*** Begin section ***

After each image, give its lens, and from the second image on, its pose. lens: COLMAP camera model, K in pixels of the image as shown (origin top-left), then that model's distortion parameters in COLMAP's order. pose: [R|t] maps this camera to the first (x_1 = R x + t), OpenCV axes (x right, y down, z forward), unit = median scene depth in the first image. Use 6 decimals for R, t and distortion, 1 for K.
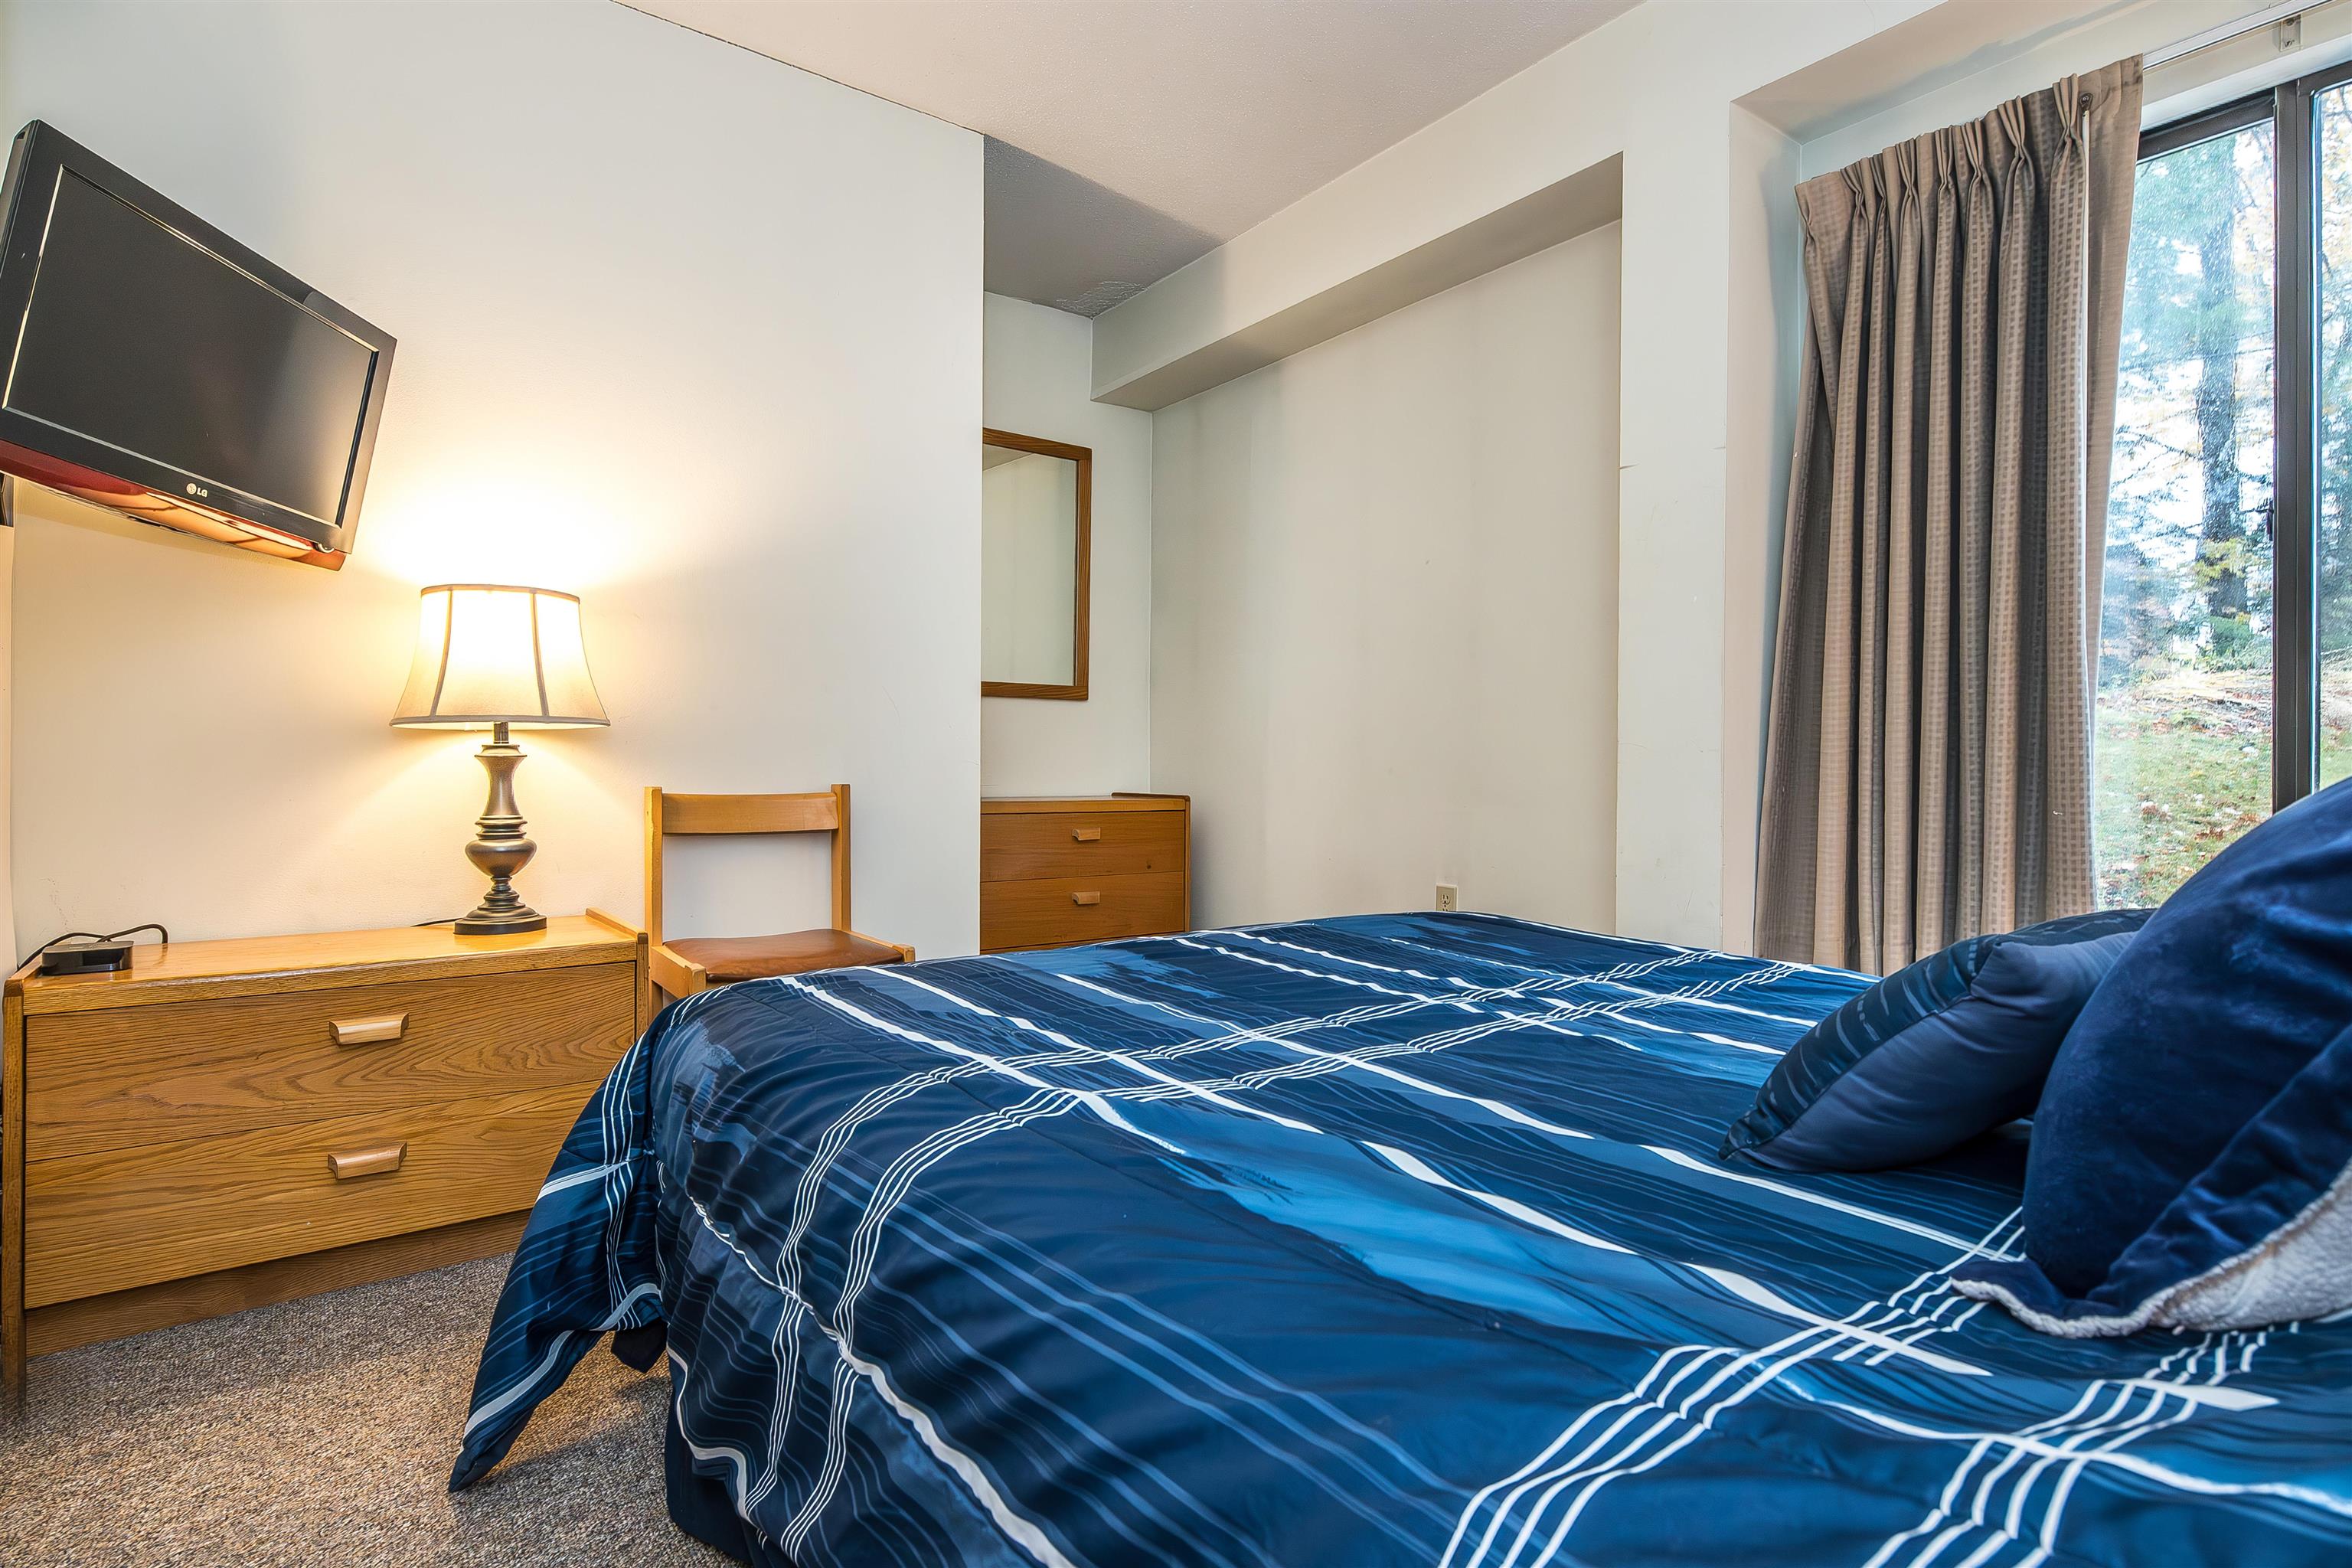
lens RADIAL K [[1174.8, 0, 1175.2], [0, 1174.8, 769.3], [0, 0, 1]] dist [0.006350, 0.000060]
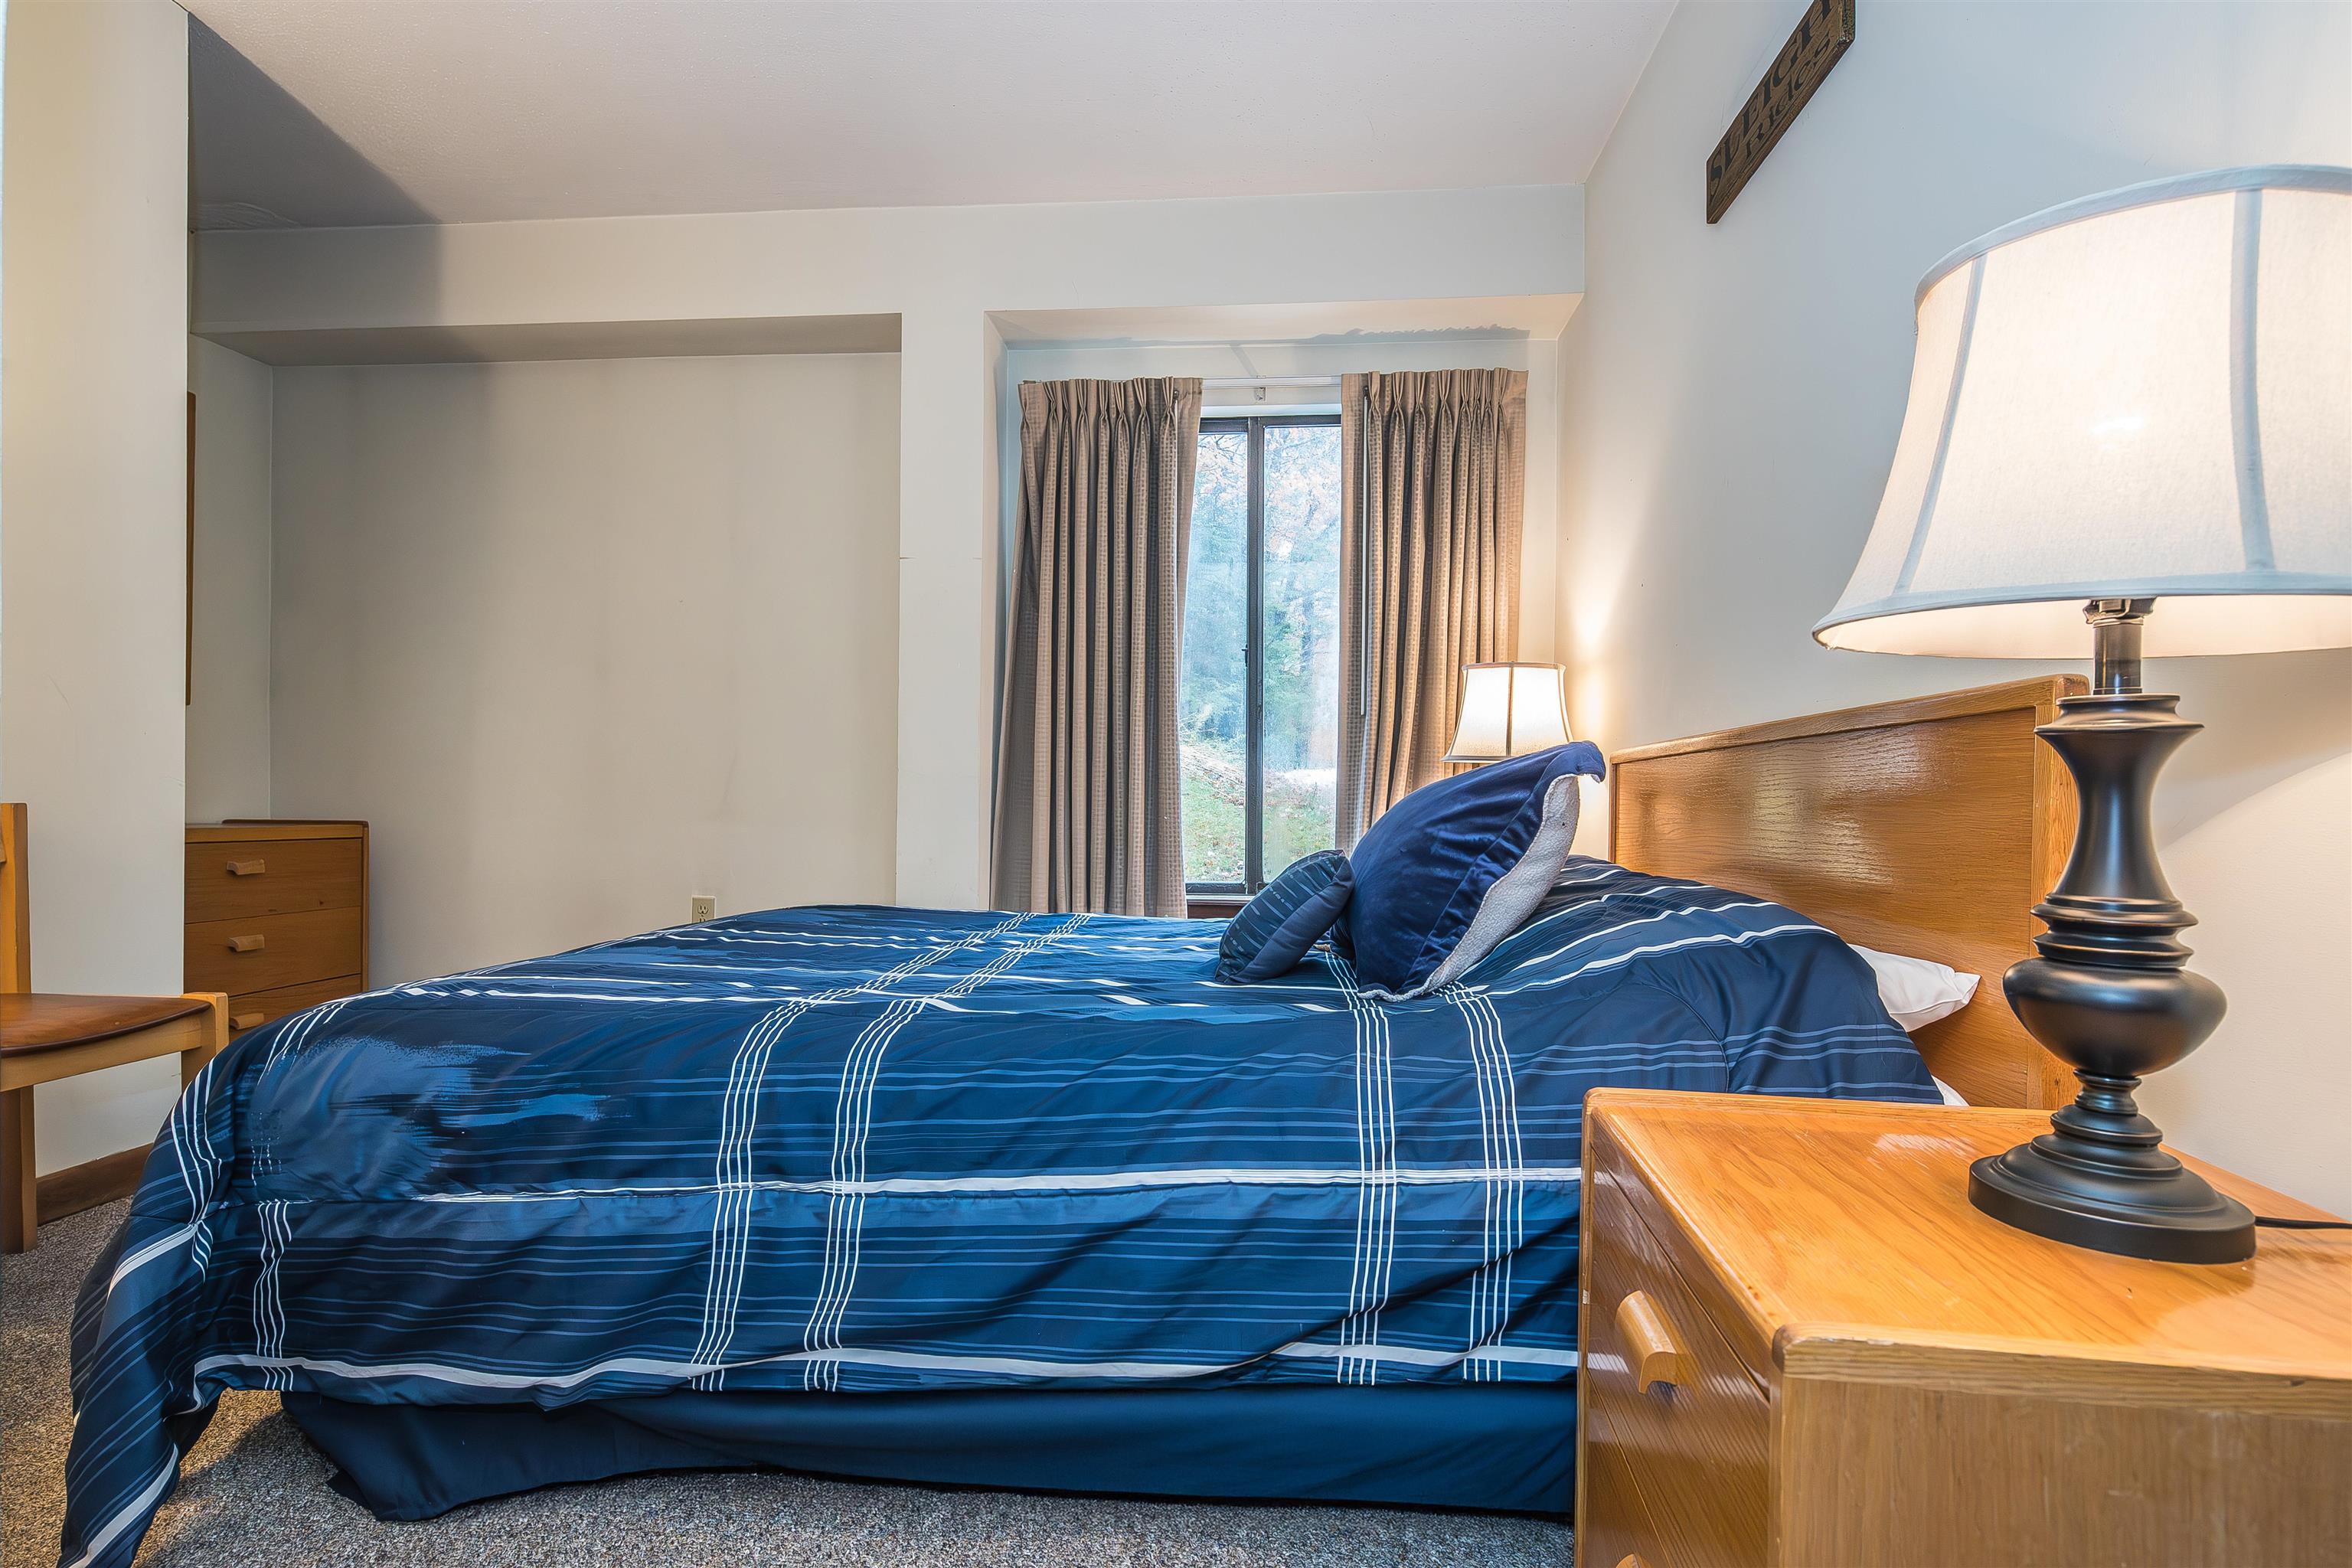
lens RADIAL K [[1174.8, 0, 1191.0], [0, 1174.8, 794.4], [0, 0, 1]] dist [0.006350, 0.000060]
pose [[0.651311, 0.004445, 0.758798, -0.483565], [0.000491, 0.999980, -0.006279, 0.015326], [-0.758811, 0.004462, 0.651296, -0.102781]]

*** End section ***

▸ **Instructions for the task**:
Update the listing above by replacing "decimals" with "decimal places" and leaving everything else unchanged. Omit the pictures from your answer.

▸ **Response for this exercise**:
After each image, give its lens, and from the second image on, its pose. lens: COLMAP camera model, K in pixels of the image as shown (origin top-left), then that model's distortion parameters in COLMAP's order. pose: [R|t] maps this camera to the first (x_1 = R x + t), OpenCV axes (x right, y down, z forward), unit = median scene depth in the first image. Use 6 decimal places for R, t and distortion, 1 for K.
lens RADIAL K [[1174.8, 0, 1175.2], [0, 1174.8, 769.3], [0, 0, 1]] dist [0.006350, 0.000060]
lens RADIAL K [[1174.8, 0, 1191.0], [0, 1174.8, 794.4], [0, 0, 1]] dist [0.006350, 0.000060]
pose [[0.651311, 0.004445, 0.758798, -0.483565], [0.000491, 0.999980, -0.006279, 0.015326], [-0.758811, 0.004462, 0.651296, -0.102781]]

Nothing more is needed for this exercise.